Nell’UE quasi un quarto della popolazione (120 milioni di persone) è a rischio di povertà e di esclusione sociale ed oltre 40 milioni di persone non possono permettersi un pasto di qualità un giorno su due. Allo stesso tempo, si valuta che ogni anno nell’UE vengano prodotti circa 88 milioni di tonnellate di rifiuti alimentari, con conseguenti costi stimati a 143 miliardi di euro.

Oltre a generare un rilevante impatto economico e sociale, i rifiuti alimentari esercitano una pressione indebita sulle risorse naturali limitate e sull’ambiente.

Secondo l’Organizzazione delle Nazioni Unite per l’Alimentazione e l’Agricoltura (FAO), circa un terzo del cibo prodotto complessivamente a livello mondiale va perso o sprecato. Gli alimenti che, successivamente al raccolto, vengono persi o sprecati lungo la filiera consumano circa un quarto di tutta l’acqua impiegata dall’agricoltura ogni anno e necessitano di una superficie coltivata della grandezza della Cina. I rifiuti alimentari generano ogni anno circa l’8 % delle emissioni globali di gas a effetto serra.

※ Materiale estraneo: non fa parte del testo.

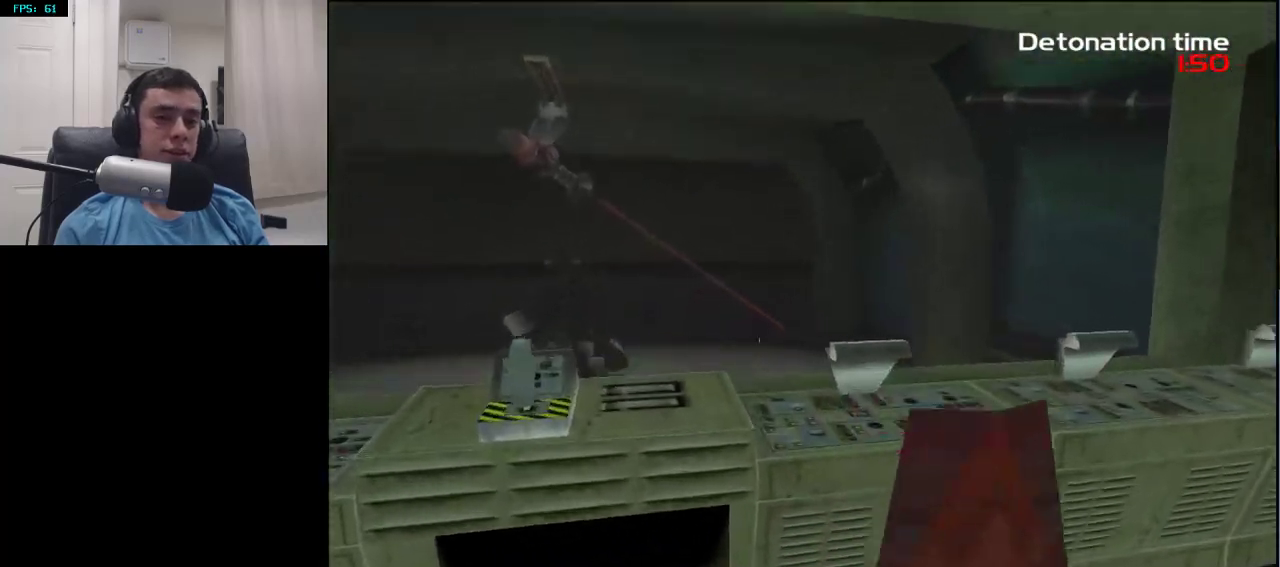
{"buttons": [], "left_stick": "center", "right_stick": "center", "events": [[150, "SQUARE", "down"], [200, "SQUARE", "up"], [267, "left_stick", "center"], [300, "TRIANGLE", "down"], [333, "TRIANGLE", "up"], [433, "SQUARE", "down"], [500, "SQUARE", "up"]]}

Per prevenire gli sprechi si dovrebbe intervenire soprattutto alla fonte, limitando la produzione di eccedenze alimentari in ciascuna fase della filiera (produzione, trasformazione, distribuzione e consumo). In presenza di eccedenze, la migliore destinazione possibile, che garantisce il valore d’uso più elevato delle risorse alimentari idonee al consumo, è la loro ridistribuzione per l’alimentazione umana.

Sebbene una serie di politiche dell’UE abbia il potenziale per lottare contro gli sprechi alimentari, secondo la Relazione speciale della Corte dei Conti europea  “le azioni adottate finora e le modalità con le quali i vari strumenti d’intervento operano, rimangono sinora frammentate ed intermittenti”.

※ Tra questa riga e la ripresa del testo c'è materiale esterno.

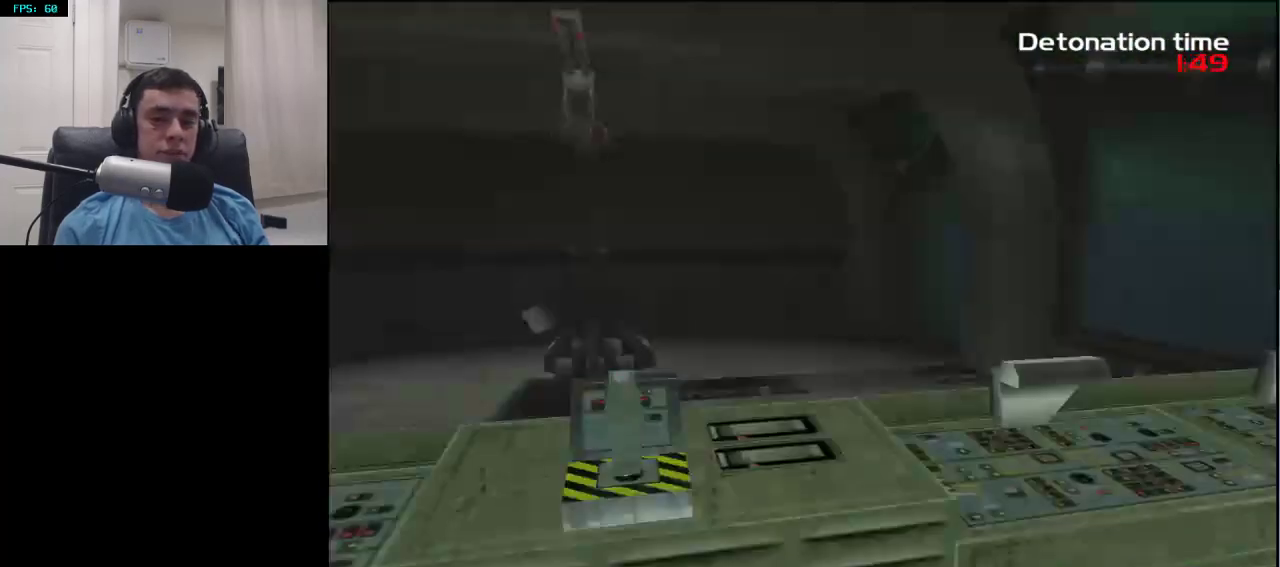
{"buttons": [], "left_stick": "right", "right_stick": "up-right", "events": [[33, "SQUARE", "up"], [67, "left_stick", "down"], [150, "right_stick", "right"], [250, "left_stick", "right"], [483, "right_stick", "up-right"]]}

Ora, nell’ambito del Piano di azione per l’economia circolare, al fine di agevolare la donazione di prodotti alimentari, la Commissione UE ha recentemente adottato delle Linee guida per promuovere un’interpretazione comune delle norme dell’UE applicabili alle donazioni di alimenti e bevande, comprese quelle relative all’IVA, che dovrebbero aiutare i donatori e i riceventi di eccedenze alimentari e garantire il rispetto dei requisiti pertinenti, quali l’igiene dei prodotti donati e le informazioni ai consumatori, assicurando così pratiche di donazioni sicure.

Se è molto il cibo che viene buttato via dai produttori, dai venditori, la quantità maggiore è quella che viene destinata a spazzatura dal consumatore finale.
Il Rapporto “Estimating Quantities and Types of Food Waste at the City Level”, presentato il 26 ottobre 2017 dal Natural Resources Defense Council (NRDC) e condotto in partnership con la Fondazione Rockefeller, ha trovato che i due terzi dei rifiuti residenziali in 3 città degli Stati Uniti (Denver, Nashville e New York) sono ancora commestibili e potrebbero costituire 68 milioni di pasti ogni anno alle persone che sono in difficoltà.

Una quantità scandalosa di cibo viene sprecata nelle nostre città, mentre al contempo molti residenti ne hanno bisogno – ha affermato Dana Gunders, Ricercatrice senior di NRDC – Sfruttare al meglio la nostra disponibilità alimentare avrebbe notevoli vantaggi: contribuire a nutrire le persone, risparmiare denaro, acqua, energia e ridurre le emissioni in un sol colpo”.

La ricerca condotta ha rilevato che mediamente ogni persona getta nella spazzatura 1,5 Kg di cibo alla settimana, andato a male, ma soprattutto da residui avanzati che non vengono più mangiati. In tutte e tre le città, caffè, latte, mele, pane, patate e pasta erano tra i primi 10 cibi commestibili scartati.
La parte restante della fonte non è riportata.